▸ What you are asked to do
Nothing but an exact reproduction of the records, pictures excluded, should be returned.

▸ Data under study
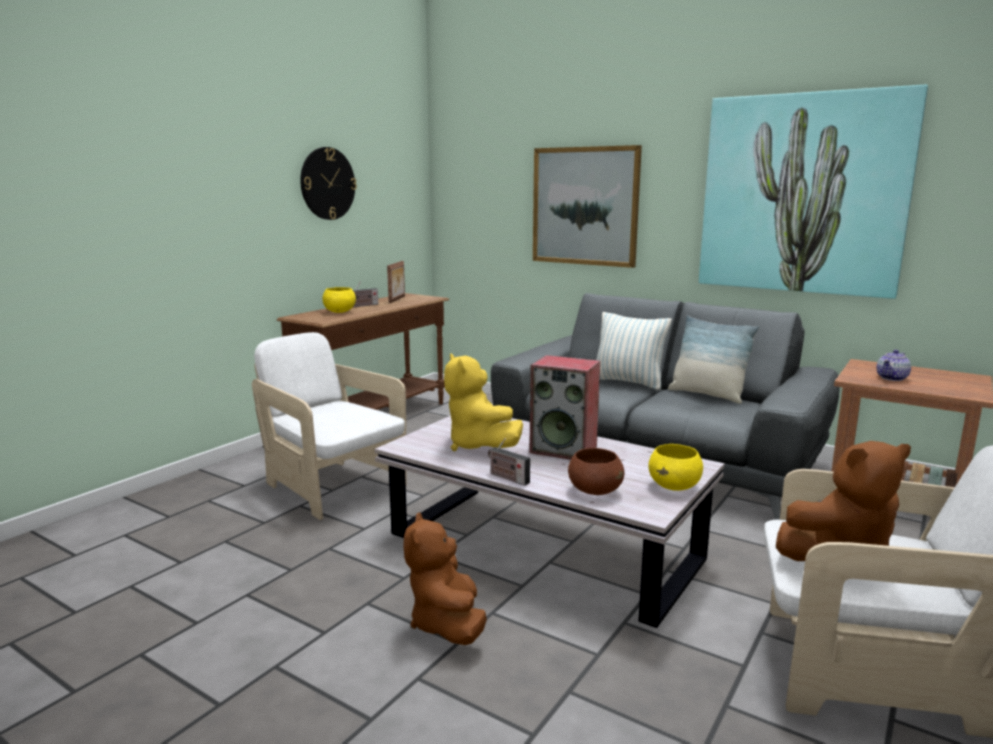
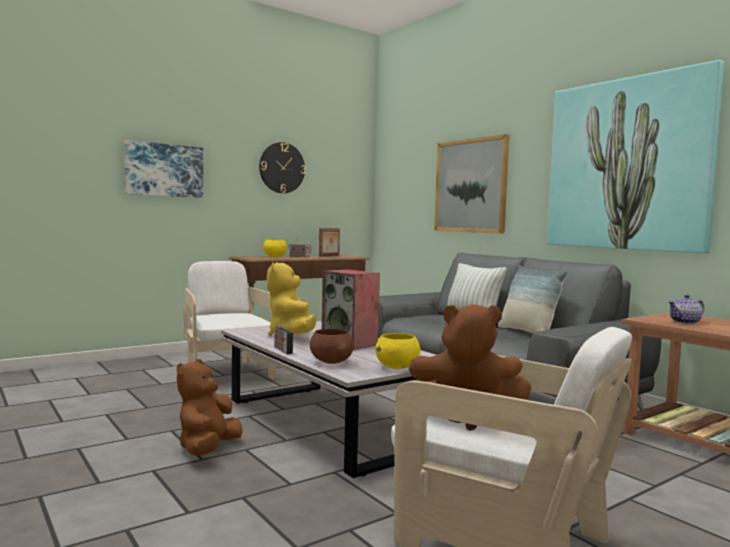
camera: 20 degrees right, 10 degrees down
(179, 203) = (164, 170): none -> picture

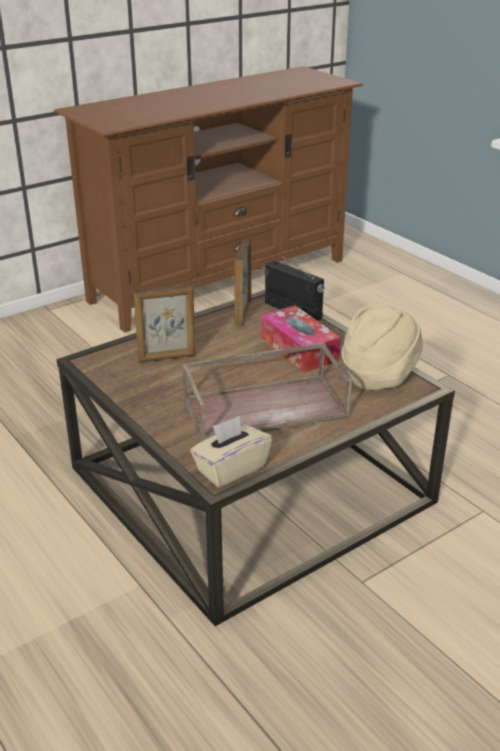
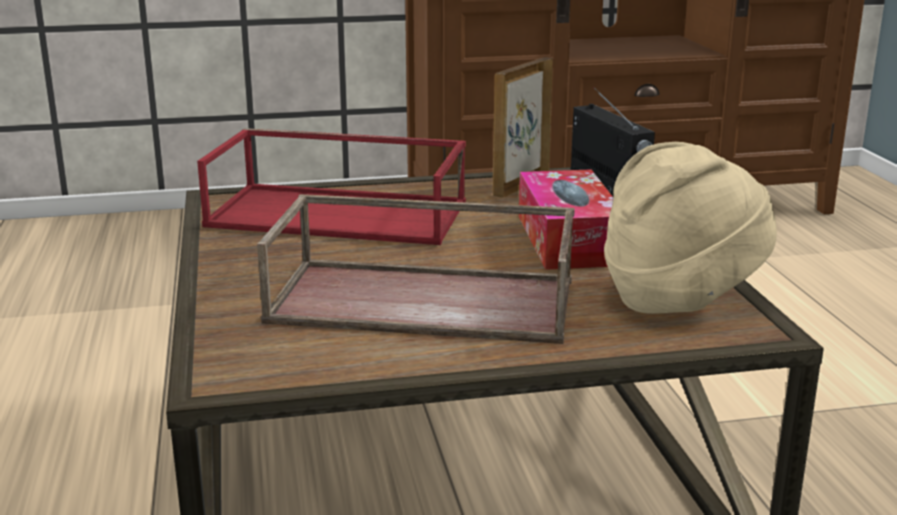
camera: 25 degrees right, 10 degrees down
(167, 357) = (341, 214): picture frame -> red tray
(230, 469) = (262, 368): beige tissue box -> none

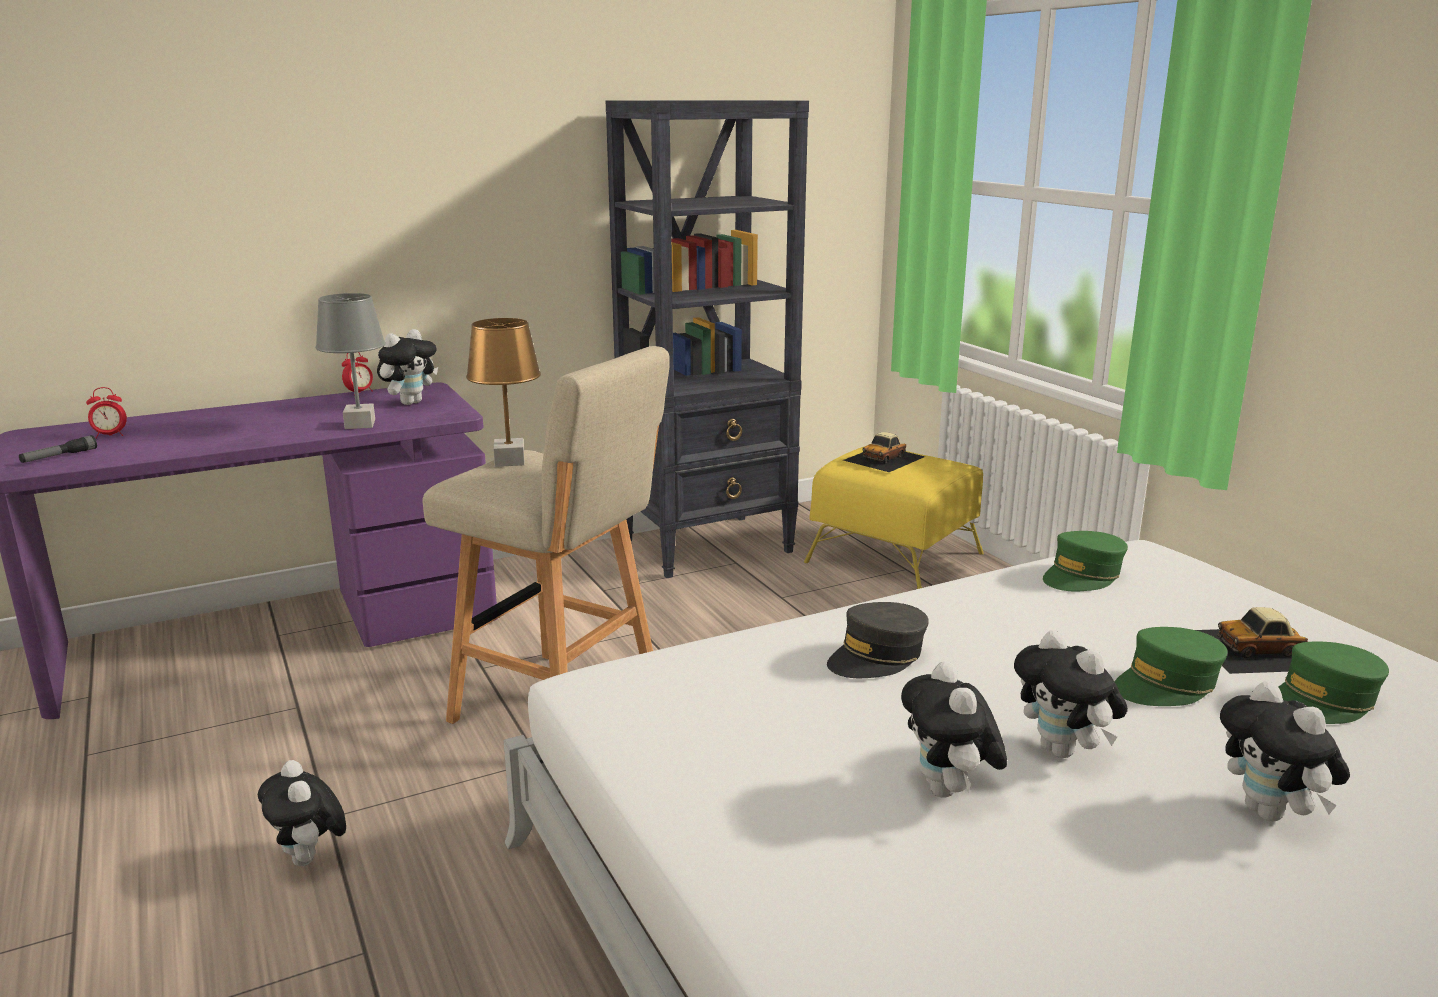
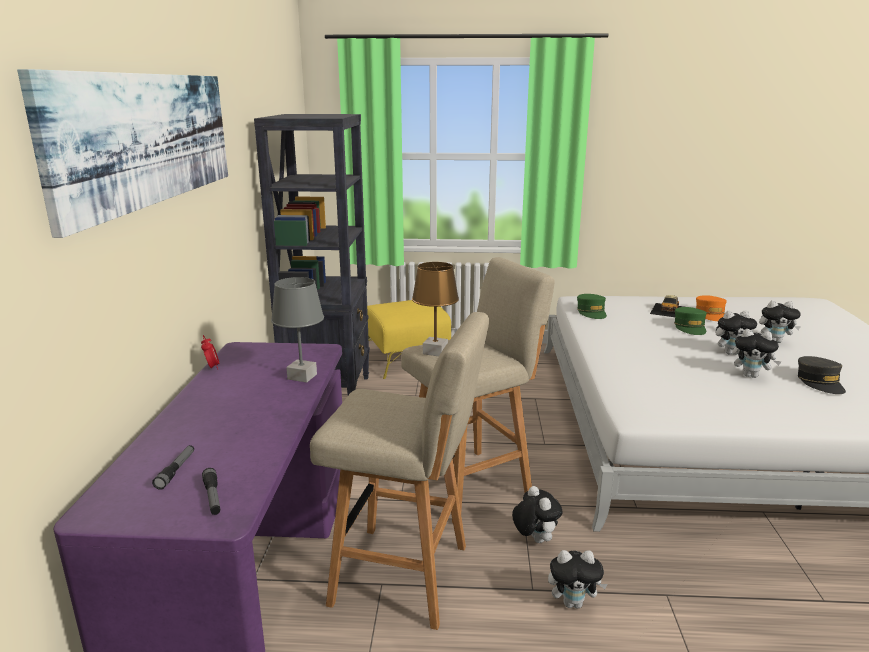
camera: 60 degrees left, 0 degrees up
(110, 435) = (176, 471): alarm clock -> flashlight
(284, 107) = (149, 138): none -> picture
(319, 717) = (405, 576): none -> beige stool
(410, 402) = (270, 356): plush toy -> plush toy (534, 539)
(877, 656) = (642, 359): grey cap -> grey cap (819, 382)
(884, 458) = (398, 307): toy car -> none
(1323, 701) = (710, 314): green cap -> orange cap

▸ Response area
camera: 20 degrees right, 10 degrees down
(179, 203) = (164, 170): none -> picture

camera: 25 degrees right, 10 degrees down
(167, 357) = (341, 214): picture frame -> red tray
(230, 469) = (262, 368): beige tissue box -> none

camera: 60 degrees left, 0 degrees up
(110, 435) = (176, 471): alarm clock -> flashlight
(284, 107) = (149, 138): none -> picture
(319, 717) = (405, 576): none -> beige stool
(410, 402) = (270, 356): plush toy -> plush toy (534, 539)
(877, 656) = (642, 359): grey cap -> grey cap (819, 382)
(884, 458) = (398, 307): toy car -> none
(1323, 701) = (710, 314): green cap -> orange cap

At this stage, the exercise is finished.